The Commissioner suggests that the ALJ also took Claimant's physical therapy into account when assessing her subjective complaints, (Dckt. #24 at 9), however the ALJ mentioned Claimant's physical therapy before beginning his analysis in order to acknowledge that he had received and considered the records from Claimant's physical therapist. (R. 20). This is insufficient to show that the ALJ actually factored Claimant's physical therapy into his credibility assessment, as the Commissioner implied. Even so, the Court finds that this omission does not constitute reversible error. Much of Claimant's physical therapy had to do with her wrist impairment, which the ALJ properly found did not last for the required duration. See (R. 787-812); Section III(A)(2), supra. Claimant also underwent physical therapy for her left shoulder, (R. 340-57, 426-27). However, this too did not merit consideration where Claimant does not allege a medically determinable shoulder impairment. SSR 96-8P (“The RFC assessment considers only functional limitations and restrictions that result from an individual's medically determinable impairment or combination of impairments, including the impact of any related symptoms.”). It is true that the ALJ failed to mention that Claimant was prescribed physical therapy for her hip in December 2017, for which she was “chronically late and non-compliant with performing exercises as prescribed.” (R. 736). However, an ALJ need not mention every piece of evidence, Terry, 580 F.3d at 477, and Claimant does not explain why her participation in therapy is inconsistent with the ALJ's ultimate disability finding.

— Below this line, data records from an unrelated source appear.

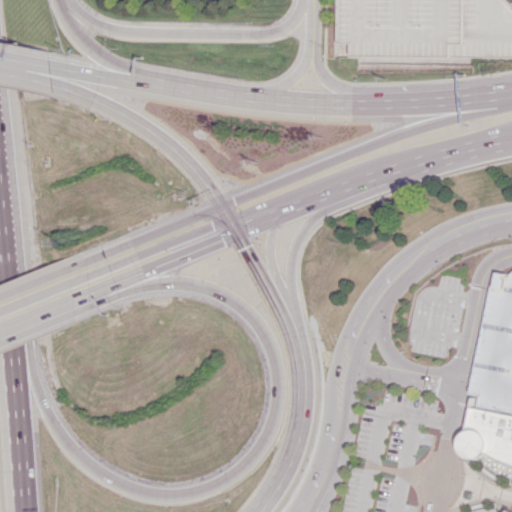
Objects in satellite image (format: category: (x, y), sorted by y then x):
building: (348, 8)
road: (309, 26)
parking lot: (425, 27)
road: (190, 33)
road: (102, 54)
road: (26, 60)
road: (31, 69)
road: (285, 84)
road: (332, 88)
road: (281, 102)
road: (149, 128)
road: (364, 147)
road: (371, 175)
traffic signals: (233, 201)
road: (225, 213)
road: (253, 218)
traffic signals: (211, 224)
road: (233, 226)
road: (145, 237)
traffic signals: (221, 239)
road: (292, 245)
traffic signals: (244, 246)
road: (149, 249)
road: (267, 249)
road: (252, 259)
road: (154, 266)
road: (34, 281)
road: (35, 296)
road: (36, 314)
parking lot: (428, 316)
road: (355, 323)
road: (377, 339)
building: (492, 346)
road: (455, 361)
road: (300, 401)
road: (9, 414)
road: (370, 429)
building: (485, 435)
road: (436, 449)
parking lot: (379, 451)
road: (393, 466)
road: (477, 476)
road: (228, 478)
road: (509, 485)
road: (315, 492)
road: (476, 499)
building: (505, 511)
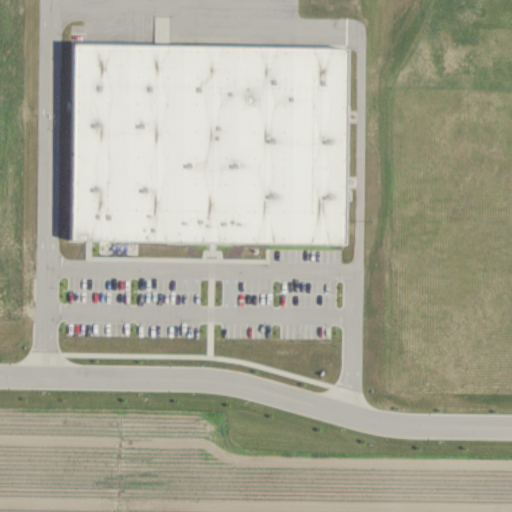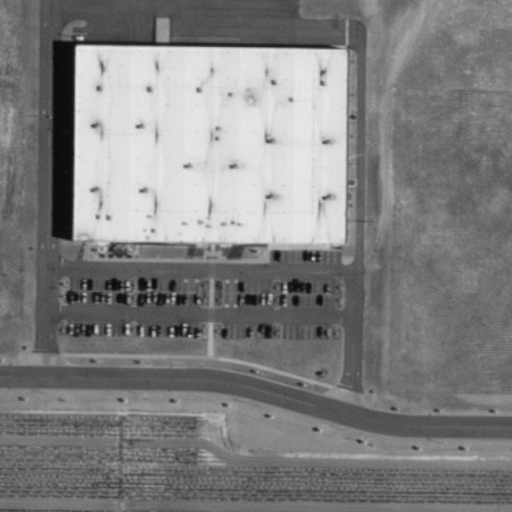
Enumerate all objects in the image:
building: (207, 143)
road: (210, 268)
road: (257, 389)
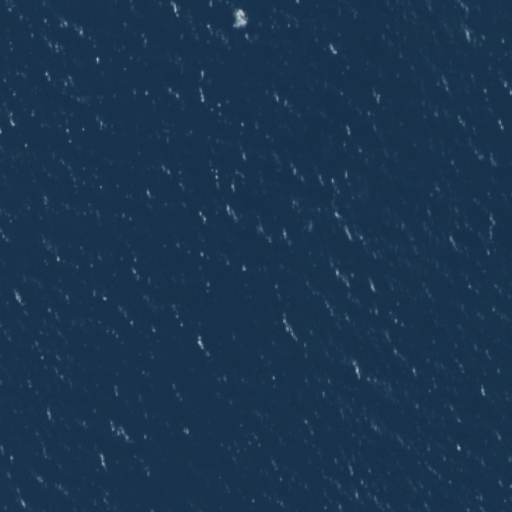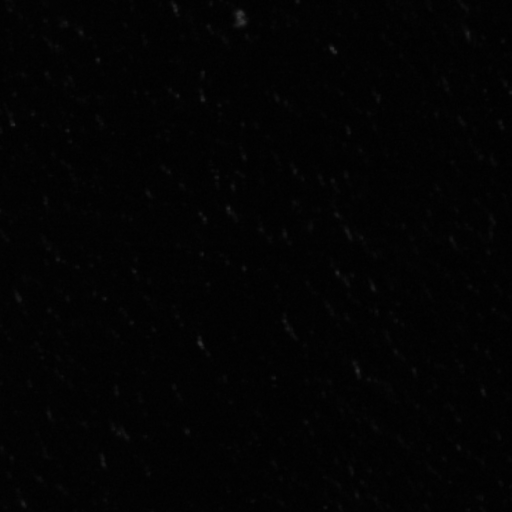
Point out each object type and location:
river: (340, 261)
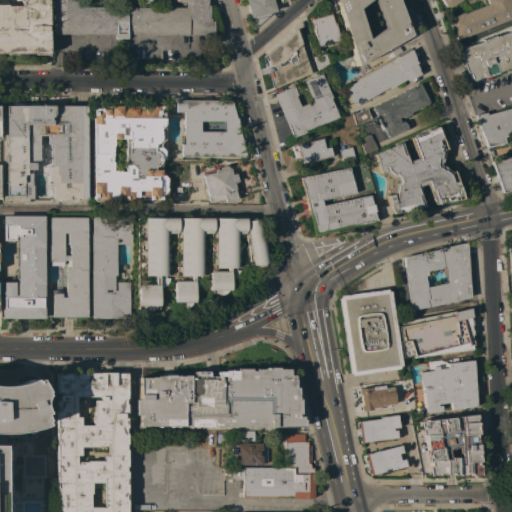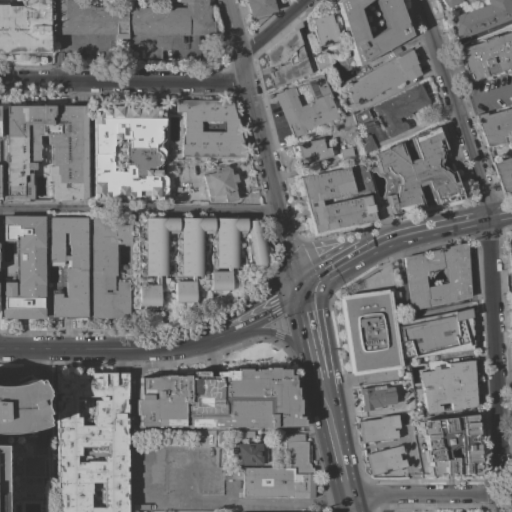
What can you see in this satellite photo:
building: (280, 0)
building: (447, 2)
building: (449, 3)
building: (258, 7)
building: (256, 10)
building: (127, 17)
building: (131, 17)
building: (479, 18)
building: (480, 18)
building: (369, 25)
building: (22, 27)
building: (24, 27)
building: (370, 27)
road: (273, 28)
building: (322, 29)
building: (323, 29)
road: (57, 42)
road: (184, 52)
building: (486, 53)
building: (487, 56)
building: (286, 60)
building: (320, 60)
building: (283, 61)
building: (380, 78)
building: (382, 78)
road: (122, 82)
road: (482, 97)
road: (251, 103)
building: (305, 106)
building: (305, 107)
road: (454, 108)
building: (396, 109)
building: (398, 109)
building: (359, 116)
building: (362, 116)
building: (207, 128)
building: (209, 129)
building: (497, 142)
building: (364, 144)
building: (366, 144)
building: (44, 149)
building: (45, 149)
building: (309, 151)
building: (309, 151)
building: (124, 153)
building: (127, 153)
building: (346, 156)
building: (415, 173)
building: (416, 173)
aquafarm: (359, 178)
building: (218, 185)
building: (219, 185)
building: (333, 201)
building: (333, 201)
road: (139, 210)
road: (500, 216)
road: (424, 229)
building: (224, 241)
building: (253, 242)
building: (154, 244)
building: (189, 244)
road: (288, 245)
building: (234, 250)
building: (509, 252)
building: (189, 258)
building: (154, 259)
building: (67, 264)
building: (68, 266)
building: (23, 267)
building: (107, 267)
building: (22, 268)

Instead, Claimant cites two cases that have limited relevance here. See Scrogham, 765 F.3d at 701 (remanding where the ALJ misinterpreted the significance of the claimant's extensive treatment); Carradine v. Barnhart, 360 F.3d 751, 755 (7th Cir. 2004) (remanding where ALJ discounted the import of Claimant's treatment because her doctors were not able to find objective evidence to support her extreme account of pain).
In sum: substantial evidence supports the ALJ's conclusion that Claimant's complaints were not entirely consistent with the record. The ALJ credited every medical opinion in the record and Claimant's activities, as well as the objective evidence, did not support various aspects of her testimony. Perhaps the ALJ's “reasoning was not airtight,” but that is not the relevant standard. Matthews v. Saul, 833 Fed.Appx. 432, 437 (7th Cir. 2020) (“The conclusion we draw is not that Matthews' condition is not real and significant, but that his case is one of degree, and on this record a failure of proof against the backdrop of our deferential review.”).
CONCLUSION
For the foregoing reason, Claimant's motion to reverse the Commissioner's decision to deny her disability insurance benefits, (Dckt. #18), is denied and the Commissioner's motion for summary judgment, (Dckt. #23), is granted. The decision of the Commissioner is affirmed.